● 作業内容: 急速継手に関する特許明細書の抜粋を、示された最後の文の後から書き継げ。

● 原文抜粋:
---+---

そして、前記の第1封止部分29の差圧力が設定圧力を越えたときには、その差圧力によって上記の第1ロッド14が上記リリーフバネ101に抗して右方向へ移動する。これにより、前記スライド筒13の前記の第1閉止部28から上記の第1テーパ部25が離間して、上記の第1封止部分29の封止状態を解除するのである。
【0035】
図6は、第2参考例を示し、上記の図5に相当する部分図であって、その図5の第1参考例を次のように変更したものである。この場合、前記スライド筒13の筒孔13aの右半部に合成樹脂製の段付きスリーブ106を保密状に嵌入し、そのスリーブ106の内周面の右端部によって前記の第1閉止部28を構成してある。なお、前記の第1進出バネ26の右端と前記リリーフバネ101の右端とを上記スリーブ106の左端面によって受け止めてある。
【0036】
上記の各実施形態や変形例は、さらに次のように変更可能である。
本発明は、前記の第1高圧保持弁6と第2高圧保持弁56の両者のうちのいずれか一方または両方を備えてない急速継手にも適用可能である。

---+---

元データ
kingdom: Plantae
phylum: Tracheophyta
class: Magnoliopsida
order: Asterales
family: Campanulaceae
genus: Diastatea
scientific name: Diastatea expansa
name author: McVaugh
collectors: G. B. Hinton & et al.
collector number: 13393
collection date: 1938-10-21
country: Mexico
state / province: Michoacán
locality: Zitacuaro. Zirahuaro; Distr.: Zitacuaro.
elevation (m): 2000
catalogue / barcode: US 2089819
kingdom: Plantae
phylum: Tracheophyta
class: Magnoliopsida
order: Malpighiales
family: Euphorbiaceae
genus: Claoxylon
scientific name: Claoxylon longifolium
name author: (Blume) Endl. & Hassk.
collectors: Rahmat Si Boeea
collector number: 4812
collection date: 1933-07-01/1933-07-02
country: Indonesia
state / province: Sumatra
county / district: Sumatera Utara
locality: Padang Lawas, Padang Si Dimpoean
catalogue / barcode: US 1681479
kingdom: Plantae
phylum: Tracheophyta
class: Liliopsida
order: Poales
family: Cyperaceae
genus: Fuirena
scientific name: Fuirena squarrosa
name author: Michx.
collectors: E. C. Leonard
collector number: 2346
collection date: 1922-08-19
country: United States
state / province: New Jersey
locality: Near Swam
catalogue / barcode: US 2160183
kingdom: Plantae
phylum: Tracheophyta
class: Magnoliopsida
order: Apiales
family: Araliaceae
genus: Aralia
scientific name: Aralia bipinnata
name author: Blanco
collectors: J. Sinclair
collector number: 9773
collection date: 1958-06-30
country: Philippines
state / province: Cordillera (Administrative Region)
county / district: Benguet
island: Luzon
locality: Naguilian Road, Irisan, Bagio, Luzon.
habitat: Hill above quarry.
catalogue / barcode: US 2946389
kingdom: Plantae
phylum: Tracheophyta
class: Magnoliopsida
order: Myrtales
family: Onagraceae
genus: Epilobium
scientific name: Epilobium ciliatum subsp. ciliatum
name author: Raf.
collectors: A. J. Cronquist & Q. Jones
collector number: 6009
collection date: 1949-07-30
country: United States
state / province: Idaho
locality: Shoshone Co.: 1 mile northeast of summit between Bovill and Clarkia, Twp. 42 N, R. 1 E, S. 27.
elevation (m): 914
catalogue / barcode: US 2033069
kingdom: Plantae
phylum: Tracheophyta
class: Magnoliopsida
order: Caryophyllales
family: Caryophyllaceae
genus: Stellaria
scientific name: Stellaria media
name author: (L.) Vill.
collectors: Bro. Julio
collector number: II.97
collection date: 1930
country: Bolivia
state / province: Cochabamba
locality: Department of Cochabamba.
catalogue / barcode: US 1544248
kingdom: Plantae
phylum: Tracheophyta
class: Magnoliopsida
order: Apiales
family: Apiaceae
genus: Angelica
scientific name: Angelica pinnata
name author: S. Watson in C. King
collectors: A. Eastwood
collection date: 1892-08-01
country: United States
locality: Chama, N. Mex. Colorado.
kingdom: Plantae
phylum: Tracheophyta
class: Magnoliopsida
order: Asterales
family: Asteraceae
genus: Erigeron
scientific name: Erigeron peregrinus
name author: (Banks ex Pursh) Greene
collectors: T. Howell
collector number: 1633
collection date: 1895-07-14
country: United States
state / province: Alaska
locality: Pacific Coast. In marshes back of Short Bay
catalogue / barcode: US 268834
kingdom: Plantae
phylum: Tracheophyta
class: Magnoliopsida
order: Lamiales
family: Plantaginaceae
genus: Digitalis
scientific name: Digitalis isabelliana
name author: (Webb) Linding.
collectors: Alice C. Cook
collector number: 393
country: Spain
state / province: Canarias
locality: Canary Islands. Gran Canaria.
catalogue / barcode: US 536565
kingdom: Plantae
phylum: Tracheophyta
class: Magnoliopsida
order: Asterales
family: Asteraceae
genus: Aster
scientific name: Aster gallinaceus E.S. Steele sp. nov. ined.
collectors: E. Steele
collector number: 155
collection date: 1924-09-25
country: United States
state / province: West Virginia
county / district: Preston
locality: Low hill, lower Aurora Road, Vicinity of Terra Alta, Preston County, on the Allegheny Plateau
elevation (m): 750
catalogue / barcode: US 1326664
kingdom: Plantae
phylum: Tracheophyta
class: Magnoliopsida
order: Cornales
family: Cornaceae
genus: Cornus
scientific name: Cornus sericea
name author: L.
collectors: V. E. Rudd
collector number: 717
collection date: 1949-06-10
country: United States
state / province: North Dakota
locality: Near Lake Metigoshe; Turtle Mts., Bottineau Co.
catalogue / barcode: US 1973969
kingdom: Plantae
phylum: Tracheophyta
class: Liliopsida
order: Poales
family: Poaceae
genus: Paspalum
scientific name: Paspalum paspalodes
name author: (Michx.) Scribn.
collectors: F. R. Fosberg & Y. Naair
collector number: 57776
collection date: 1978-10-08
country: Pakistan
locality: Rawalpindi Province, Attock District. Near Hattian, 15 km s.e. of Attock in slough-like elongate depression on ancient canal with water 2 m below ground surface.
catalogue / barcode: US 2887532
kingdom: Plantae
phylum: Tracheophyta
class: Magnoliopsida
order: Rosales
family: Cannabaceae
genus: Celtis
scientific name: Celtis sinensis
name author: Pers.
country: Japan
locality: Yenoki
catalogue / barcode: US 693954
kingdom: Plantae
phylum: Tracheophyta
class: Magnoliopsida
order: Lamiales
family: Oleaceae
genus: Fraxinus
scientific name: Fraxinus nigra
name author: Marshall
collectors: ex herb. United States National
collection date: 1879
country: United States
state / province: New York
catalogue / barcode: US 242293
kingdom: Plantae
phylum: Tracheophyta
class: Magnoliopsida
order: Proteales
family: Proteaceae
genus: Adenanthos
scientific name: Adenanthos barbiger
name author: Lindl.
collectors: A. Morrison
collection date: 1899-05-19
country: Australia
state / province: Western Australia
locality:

---+---

● 解答欄:
本発明の急速継手は、圧油を給排するものに代えて、水等の他の種類の液体を給排するものであってもよい。
【図面の簡単な説明】
【図1】本発明の第1実施形態の急速継手の分離状態の縦断面図である。
【図2】上記の急速継手の接続開始状態の接続部分の拡大図である。
【図3】図3(a)は、上記の急速継手の第1継手部材に設けた第1弾性部材の断面図である。図3(b)は、上記の図3(a)の右側面図である。
【図4】図4(a)は、上記の急速継手の第2継手部材に設けた第2弾性部材の断面図である。図4(b)は、上記の図4(a)の左側面図である。
【図5】本発明の第1参考例を示し、上記の第1継手部材の縦断面図であって、前記の図1に相当する図である。
【図6】第2参考例を示し、上記の図5に相当する部分図である。
【符号の説明】
13…スライド筒、14…第1ロッド、23…第1溝、23a…先端壁、24…第1弾性部材、25…第1テーパ部、28…第1閉止部、29…第1封止部分、46…第1弾性部材24の嵌着部分、48…第1空所、60…押筒、64…第2ロッド、73…第2溝、74…第2弾性部材、75…第2テーパ部、78…第2閉止部、79…第2封止部分、98…第2空所、101…リリーフバネ、A…第1継手部材(ソケット)、B…第2継手部材(プラグ)。
Claims (2)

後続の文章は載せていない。